Hier, Donald Trump a annoncé la mise en place d’un blocus maritime de l’Iran à partir du 13 avril. Cette décision, prise dans un contexte de fortes tensions au Moyen‑Orient après l’échec des négociations de paix internationales, vise à maximiser la pression sur Téhéran. L’objectif principal du blocus est de priver l’Iran de la possibilité d’exporter du pétrole, ce qui devrait porter un coup sévère à son économie et affaiblir son influence dans la région.
Les restrictions imposées concernent tous les navires entrant dans les ports iraniens ou en sortant. Cette mesure, inédite par son ampleur, est conçue pour couper pratiquement toutes les voies d’acheminement des revenus pétroliers vers le budget du pays. Il convient toutefois de noter que le passage par le détroit d’Ormuz pour les navires se rendant dans d’autres pays ne serait, selon les premières informations, pas restreint. Cette exception vise probablement à réduire les risques pour le commerce international et à éviter une escalade du conflit avec d’autres acteurs régionaux.
Le contrôle de l’application du blocus maritime sera confié au US Central Command. Cette entité dispose déjà d’une solide expérience dans la conduite d’opérations navales dans le Golfe et possède les forces et moyens nécessaires pour faire respecter les restrictions établies. Cette initiative de Washington souligne sa détermination à atteindre ses objectifs et sa volonté d’utiliser tous les instruments disponibles pour parvenir au résultat politique recherché.

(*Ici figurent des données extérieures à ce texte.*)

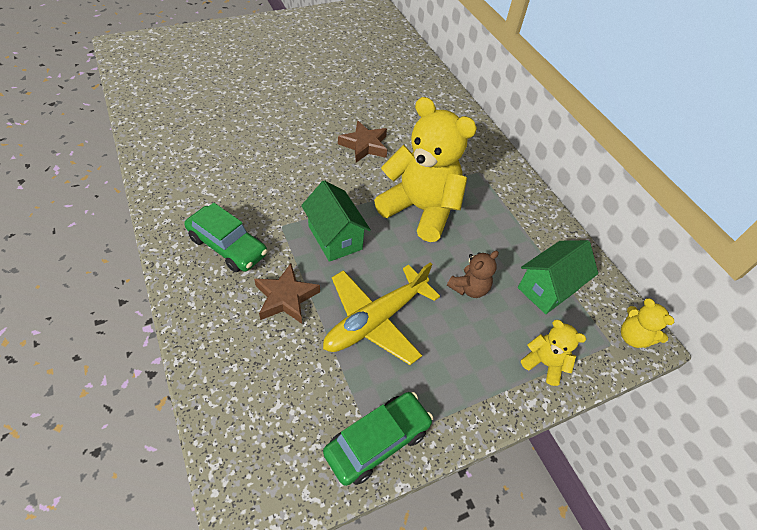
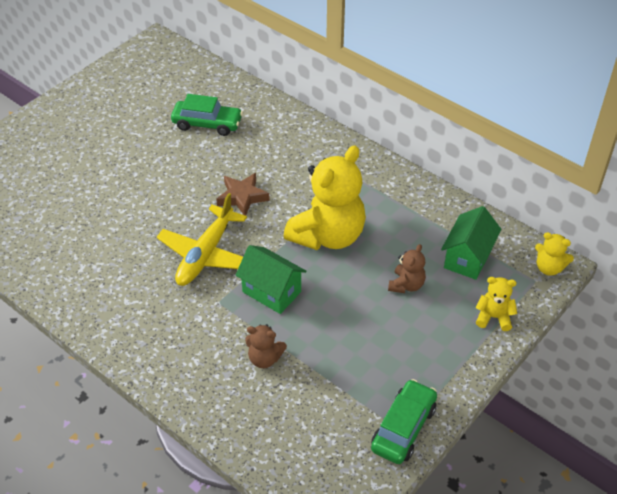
camera: 20 degrees left, 5 degrees down
(228, 246) = (185, 339): green car -> green car (207, 124)
(286, 298) = (265, 358): brown star -> brown teddy bear
(375, 320) = (348, 343): yellow plane -> yellow plane (205, 254)
(420, 209) = (328, 236): yellow teddy bear -> yellow teddy bear turned 120 degrees clockwise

Parallèlement, comme je l’ai mentionné plus haut, le prix du Brent a dépassé 103 $ le baril lundi. Cependant, une hausse de 8 % ne reflète pas pleinement ce qui pourrait se produire si les États‑Unis imposaient effectivement cette interdiction. Si cela devait arriver, selon un certain nombre d’économistes, un prix « juste » pour le pétrole pourrait se situer autour de 140 à 150 $, car le blocus américain pourrait transformer un conflit régional en crise mondiale, entraînant une réduction de l’offre pouvant atteindre 12 millions de barils par jour. À l’heure actuelle, les traders considèrent un blocus des deux côtés du détroit comme un scénario trop extrême, ce qui explique pourquoi la réaction des prix est restée relativement modérée pendant la séance asiatique.
Concernant la configuration technique actuelle du pétrole, les acheteurs doivent reprendre le plus proche niveau de résistance à 106,83 $. Cela leur permettrait de viser 113,36 $, au‑dessus duquel il sera assez difficile de franchir. Un objectif supplémentaire se situerait dans la zone des 118,88 $. En cas de baisse des prix du pétrole, les vendeurs tenteront de reprendre le contrôle à 100,40 $. S’ils y parviennent, une cassure de cette zone pourrait porter un sérieux coup aux positions haussières et pousser le pétrole vers un plus bas à 92,54 $, avec un potentiel de chute jusqu’à 86,67 $.